Replacing a light switch is a very easy do it yourself project, whether you need to replace a dead switch or you want to upgrade a switch to add a dimmer or other features. As with any project involving your household electrical system, please use caution, and if you identify signs of a more serious electrical problem, stop and call an electrician.
The first step is turning off power to the switch at the junction box, which should have labels on individual breakers indicating which area of the house they supply. Turn off the power for the appropriate switch and alert other members of the household to the fact that you’re working on the electrical system so they know not to turn it back on. You might want to consider attaching a note to the junction box while you’re working. Don't believe me? Maybe this will convince you: The Orlando Sentinel reported that there was an explosion at an Orlando car dealership when an Orlando electrician mistakenly opened a power box without knowing that a live wire had energized it.
Return to the site of the switch and carefully remove the faceplate, setting it and the screws aside. Use an electrical tester to confirm the switch is not energized. These useful tools are inexpensive and available at most hardware and home supply stores. If the switch is still energized, return to the junction box and try different breakers until you find the right one. (Remember to update the labels when you’re done!)

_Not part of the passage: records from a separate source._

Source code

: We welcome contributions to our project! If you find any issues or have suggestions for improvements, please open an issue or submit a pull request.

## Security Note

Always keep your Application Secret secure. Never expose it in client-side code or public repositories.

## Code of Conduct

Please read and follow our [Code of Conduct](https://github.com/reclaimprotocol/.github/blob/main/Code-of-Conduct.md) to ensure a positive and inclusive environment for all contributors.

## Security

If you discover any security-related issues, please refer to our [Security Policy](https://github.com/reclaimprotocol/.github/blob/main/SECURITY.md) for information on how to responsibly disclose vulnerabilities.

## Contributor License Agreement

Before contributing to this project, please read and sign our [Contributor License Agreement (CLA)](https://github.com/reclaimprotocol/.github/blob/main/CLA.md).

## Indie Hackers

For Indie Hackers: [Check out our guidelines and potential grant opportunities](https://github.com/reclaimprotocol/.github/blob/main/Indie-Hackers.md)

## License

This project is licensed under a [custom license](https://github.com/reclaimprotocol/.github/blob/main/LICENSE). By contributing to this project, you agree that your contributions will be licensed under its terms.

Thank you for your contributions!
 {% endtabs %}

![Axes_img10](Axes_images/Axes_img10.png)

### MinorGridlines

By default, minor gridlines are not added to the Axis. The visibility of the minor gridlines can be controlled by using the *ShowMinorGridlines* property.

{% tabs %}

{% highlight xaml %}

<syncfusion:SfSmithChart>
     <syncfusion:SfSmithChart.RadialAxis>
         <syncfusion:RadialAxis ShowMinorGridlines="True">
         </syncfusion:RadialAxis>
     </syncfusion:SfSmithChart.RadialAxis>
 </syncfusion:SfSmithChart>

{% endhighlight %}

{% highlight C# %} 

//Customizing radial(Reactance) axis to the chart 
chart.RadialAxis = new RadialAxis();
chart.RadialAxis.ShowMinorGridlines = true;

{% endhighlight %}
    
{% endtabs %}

With the power to the switch off, you can remove the screws that hold it into the wall and gently pull it out. Do this carefully to avoid breaking or stressing the wires. Unscrew the wires from the terminals on the old switch, starting with the neutral wire. If the hot and neutral wires are not clearly labeled, wrap them in electrical tape so they are. Hot wires should be black, while the single neutral or ground wire should be white or green.